Personal safety and work-life balance are two of the biggest concerns that buyers are hearing from their travellers over the past few years, according to a new study.
The research, which explores how the priorities of modern business travellers are changing, showed that almost two-thirds of travel managers (65 per cent) have seen an increase in enquiries from employees about their personal safety.
Almost half (48 per cent) of buyers surveyed have also seen an increase in work-life balance concerns , with a similarly high proportion (42 per cent) seeing a rise in requests by business travellers to combine business and leisure.
Others have seen requests to bring a family member on a business trip (28 per cent) or for time in lieu (23 per cent). Around two-thirds saw an increase in inquiries made by travellers concerning personal safety.
The research from ACTE and American Express Global Business Travel explores how corporations can adapt managed travel programmes to fulfil the needs and expectations of contemporary business travellers.
The report, entitled Meet the Modern Business Traveller, is based on a research poll of 250 corporate travel managers and buyers.

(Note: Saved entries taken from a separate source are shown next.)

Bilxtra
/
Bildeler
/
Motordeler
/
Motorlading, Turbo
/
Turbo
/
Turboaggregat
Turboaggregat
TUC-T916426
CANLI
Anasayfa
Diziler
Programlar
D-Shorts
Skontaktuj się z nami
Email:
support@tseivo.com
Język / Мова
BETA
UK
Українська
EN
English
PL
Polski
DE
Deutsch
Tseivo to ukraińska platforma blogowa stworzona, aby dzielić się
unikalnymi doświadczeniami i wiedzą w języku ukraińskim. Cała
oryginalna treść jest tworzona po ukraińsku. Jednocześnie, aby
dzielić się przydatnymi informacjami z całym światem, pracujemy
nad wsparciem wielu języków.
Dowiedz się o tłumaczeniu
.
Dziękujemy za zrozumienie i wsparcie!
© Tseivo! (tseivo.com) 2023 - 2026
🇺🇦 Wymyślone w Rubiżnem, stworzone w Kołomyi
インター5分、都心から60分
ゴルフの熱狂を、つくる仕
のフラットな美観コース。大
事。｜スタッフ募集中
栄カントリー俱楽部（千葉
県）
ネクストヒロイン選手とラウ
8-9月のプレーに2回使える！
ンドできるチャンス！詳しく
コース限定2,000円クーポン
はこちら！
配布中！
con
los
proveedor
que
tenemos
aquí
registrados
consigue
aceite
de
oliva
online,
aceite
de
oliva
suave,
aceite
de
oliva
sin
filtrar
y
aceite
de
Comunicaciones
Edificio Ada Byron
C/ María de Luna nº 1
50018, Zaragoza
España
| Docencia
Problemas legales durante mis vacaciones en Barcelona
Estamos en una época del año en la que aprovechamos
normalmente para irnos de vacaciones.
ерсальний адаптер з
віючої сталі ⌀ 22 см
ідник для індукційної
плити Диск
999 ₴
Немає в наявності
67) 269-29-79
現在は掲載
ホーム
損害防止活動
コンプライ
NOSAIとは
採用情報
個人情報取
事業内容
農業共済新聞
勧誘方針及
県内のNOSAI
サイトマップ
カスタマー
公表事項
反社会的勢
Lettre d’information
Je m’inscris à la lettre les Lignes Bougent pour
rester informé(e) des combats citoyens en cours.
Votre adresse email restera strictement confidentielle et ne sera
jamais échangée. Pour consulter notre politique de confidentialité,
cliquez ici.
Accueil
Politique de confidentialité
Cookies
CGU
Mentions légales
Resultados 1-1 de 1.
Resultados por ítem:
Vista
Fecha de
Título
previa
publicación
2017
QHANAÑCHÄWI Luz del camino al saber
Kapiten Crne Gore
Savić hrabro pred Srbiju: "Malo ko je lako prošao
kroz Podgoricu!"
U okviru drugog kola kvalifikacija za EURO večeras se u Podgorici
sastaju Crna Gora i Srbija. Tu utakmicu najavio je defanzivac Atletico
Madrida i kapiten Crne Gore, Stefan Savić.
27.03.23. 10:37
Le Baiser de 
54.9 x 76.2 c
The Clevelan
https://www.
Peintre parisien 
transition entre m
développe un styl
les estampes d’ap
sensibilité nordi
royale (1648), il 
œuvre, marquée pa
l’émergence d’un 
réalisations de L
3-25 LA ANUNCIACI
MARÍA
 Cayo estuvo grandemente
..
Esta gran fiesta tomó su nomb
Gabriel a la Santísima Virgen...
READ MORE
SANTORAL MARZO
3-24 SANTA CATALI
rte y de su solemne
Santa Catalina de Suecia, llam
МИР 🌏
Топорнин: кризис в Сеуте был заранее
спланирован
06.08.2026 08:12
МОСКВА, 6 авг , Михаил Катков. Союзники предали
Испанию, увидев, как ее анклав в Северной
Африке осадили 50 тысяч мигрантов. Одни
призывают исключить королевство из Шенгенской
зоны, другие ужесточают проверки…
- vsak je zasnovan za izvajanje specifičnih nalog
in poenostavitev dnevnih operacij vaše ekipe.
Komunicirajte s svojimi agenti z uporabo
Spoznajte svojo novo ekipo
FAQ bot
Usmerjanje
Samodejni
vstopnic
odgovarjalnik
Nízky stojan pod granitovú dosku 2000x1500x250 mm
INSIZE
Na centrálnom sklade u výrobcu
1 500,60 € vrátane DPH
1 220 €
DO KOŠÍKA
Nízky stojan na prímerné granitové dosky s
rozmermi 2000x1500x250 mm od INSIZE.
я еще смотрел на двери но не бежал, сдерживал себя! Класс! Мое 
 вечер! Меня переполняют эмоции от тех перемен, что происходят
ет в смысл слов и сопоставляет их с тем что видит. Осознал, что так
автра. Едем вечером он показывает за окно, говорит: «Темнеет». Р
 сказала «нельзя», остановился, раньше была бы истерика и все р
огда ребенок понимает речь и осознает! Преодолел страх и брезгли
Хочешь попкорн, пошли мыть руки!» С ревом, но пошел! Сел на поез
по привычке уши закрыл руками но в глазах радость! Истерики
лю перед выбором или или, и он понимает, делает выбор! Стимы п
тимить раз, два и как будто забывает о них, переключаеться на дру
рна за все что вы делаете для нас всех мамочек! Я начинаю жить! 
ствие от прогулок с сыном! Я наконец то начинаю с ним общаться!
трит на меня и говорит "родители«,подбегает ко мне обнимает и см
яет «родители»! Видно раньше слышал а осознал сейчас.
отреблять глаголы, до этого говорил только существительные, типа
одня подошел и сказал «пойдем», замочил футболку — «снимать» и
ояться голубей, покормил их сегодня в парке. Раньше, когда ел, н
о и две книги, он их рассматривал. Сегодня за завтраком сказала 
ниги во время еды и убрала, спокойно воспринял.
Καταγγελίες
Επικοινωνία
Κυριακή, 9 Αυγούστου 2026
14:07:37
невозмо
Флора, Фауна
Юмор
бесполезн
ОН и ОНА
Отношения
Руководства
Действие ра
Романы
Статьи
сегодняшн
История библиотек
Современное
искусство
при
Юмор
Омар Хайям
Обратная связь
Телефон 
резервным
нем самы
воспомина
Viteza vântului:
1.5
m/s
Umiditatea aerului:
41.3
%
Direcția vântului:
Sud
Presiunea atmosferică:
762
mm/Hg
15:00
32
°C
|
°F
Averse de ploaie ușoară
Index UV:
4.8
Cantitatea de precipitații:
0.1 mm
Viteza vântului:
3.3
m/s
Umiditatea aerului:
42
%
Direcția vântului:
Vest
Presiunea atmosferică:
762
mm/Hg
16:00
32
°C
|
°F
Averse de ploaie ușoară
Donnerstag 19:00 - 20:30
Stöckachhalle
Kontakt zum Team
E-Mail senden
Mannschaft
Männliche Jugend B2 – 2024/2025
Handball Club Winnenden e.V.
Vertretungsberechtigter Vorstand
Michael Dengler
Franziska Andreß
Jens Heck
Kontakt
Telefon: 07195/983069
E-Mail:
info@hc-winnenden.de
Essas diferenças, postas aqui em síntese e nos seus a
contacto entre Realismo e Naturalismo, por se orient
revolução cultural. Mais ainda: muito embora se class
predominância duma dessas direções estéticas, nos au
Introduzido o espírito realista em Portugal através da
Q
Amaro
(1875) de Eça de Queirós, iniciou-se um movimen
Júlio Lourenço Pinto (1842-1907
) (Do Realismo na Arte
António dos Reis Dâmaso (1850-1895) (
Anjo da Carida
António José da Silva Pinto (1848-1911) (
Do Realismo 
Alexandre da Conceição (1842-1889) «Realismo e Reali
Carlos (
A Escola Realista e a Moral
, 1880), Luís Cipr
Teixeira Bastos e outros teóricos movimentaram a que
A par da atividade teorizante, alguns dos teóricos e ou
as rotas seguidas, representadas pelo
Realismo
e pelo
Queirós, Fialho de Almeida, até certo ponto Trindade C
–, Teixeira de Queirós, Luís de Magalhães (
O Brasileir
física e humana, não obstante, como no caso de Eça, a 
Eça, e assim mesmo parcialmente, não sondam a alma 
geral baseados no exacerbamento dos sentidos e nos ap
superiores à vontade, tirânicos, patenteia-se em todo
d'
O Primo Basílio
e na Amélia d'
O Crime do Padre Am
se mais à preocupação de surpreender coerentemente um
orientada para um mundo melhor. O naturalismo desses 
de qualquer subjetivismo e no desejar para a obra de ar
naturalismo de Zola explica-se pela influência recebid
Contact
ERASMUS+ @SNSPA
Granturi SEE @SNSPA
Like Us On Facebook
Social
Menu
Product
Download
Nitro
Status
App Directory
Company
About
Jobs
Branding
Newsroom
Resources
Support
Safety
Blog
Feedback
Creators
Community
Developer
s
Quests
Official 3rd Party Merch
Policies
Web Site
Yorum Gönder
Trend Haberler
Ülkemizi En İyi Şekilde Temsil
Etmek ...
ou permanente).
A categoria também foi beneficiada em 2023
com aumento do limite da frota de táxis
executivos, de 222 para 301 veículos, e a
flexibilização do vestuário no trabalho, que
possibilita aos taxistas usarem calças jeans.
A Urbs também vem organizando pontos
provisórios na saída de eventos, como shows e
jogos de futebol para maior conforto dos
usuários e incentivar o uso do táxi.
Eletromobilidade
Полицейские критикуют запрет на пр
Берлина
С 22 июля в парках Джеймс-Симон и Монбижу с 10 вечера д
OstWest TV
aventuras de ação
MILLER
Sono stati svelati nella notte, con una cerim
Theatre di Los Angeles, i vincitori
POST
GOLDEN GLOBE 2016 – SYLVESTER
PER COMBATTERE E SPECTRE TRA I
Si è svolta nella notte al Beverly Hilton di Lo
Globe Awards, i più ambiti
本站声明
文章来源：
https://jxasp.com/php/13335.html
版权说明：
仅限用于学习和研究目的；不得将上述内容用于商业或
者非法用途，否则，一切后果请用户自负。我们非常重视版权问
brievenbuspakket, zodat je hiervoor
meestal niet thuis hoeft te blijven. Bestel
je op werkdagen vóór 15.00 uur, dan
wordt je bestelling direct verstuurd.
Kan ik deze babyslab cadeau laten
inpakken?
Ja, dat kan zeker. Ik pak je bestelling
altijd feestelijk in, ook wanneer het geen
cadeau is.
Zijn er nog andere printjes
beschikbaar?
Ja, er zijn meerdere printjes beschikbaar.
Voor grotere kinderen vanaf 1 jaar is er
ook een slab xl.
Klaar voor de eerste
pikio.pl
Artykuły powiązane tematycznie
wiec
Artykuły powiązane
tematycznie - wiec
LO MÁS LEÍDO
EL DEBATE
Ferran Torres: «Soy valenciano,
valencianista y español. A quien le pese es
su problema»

It found that many corporations are beginning to adapt travel programmes to match the profile of the modern business traveller. Over half those surveyed (54 per cent) have tightened their policy on personal safety, while more than a third (36 per cent) are about to, or are considering, policy changes.
Travel managers remain split on sharing economy services: 25 per cent provide sharing economy ground transport options [in policy], while 30 per cent don’t. Just 9 per cent offer sharing accommodation, with 59 per cent saying they have no plans to introduce it.
Improved productivity was cited as the main objectives for improving the traveller experience by 39 per cent of survey respondents, while one-quarter said it was key to being an attractive employer.
Only 14 per cent said revenue generation was their key objective. But there is evidence that corporations often have a mismatch between key performance indicators (KPIs) and objectives.
The majority of travel managers cited savings (90 per cent) as their top KPI, followed by compliance (86 per cent), traveller satisfaction (68 per cent), traveller productivity (30 per cent), traveller wellness (29 per cent), work-life balance (24 per cent), and traveller retention (20 per cent).
American Express GBT’s regional director EMEA Philip Haxne said: “Business travellers, and business travel, have evolved – the days of the road warrior are over.
“Today, a managed travel policy and programme can only really be successful if the emotions, desires and habits of the modern business traveller are understood. Only by adapting to the modern business traveller can businesses attract and retain top talent, while increasing productivity.”
He added: “To make this a reality, corporations should take advantage of today’s powerful technology to enable choice and personalisation in the travel experience.”
ACTE executive director Greeley Koch said: “Modern business travellers travel for two reasons: to meet their corporate objectives and to support their life’s objectives. For a growing number, the first is meaningless if it doesn’t contribute to the second.
“Traveller centricity is the link connecting work-life balance, increased traveller performance, and accomplished corporate objectives — without the loss of savings.”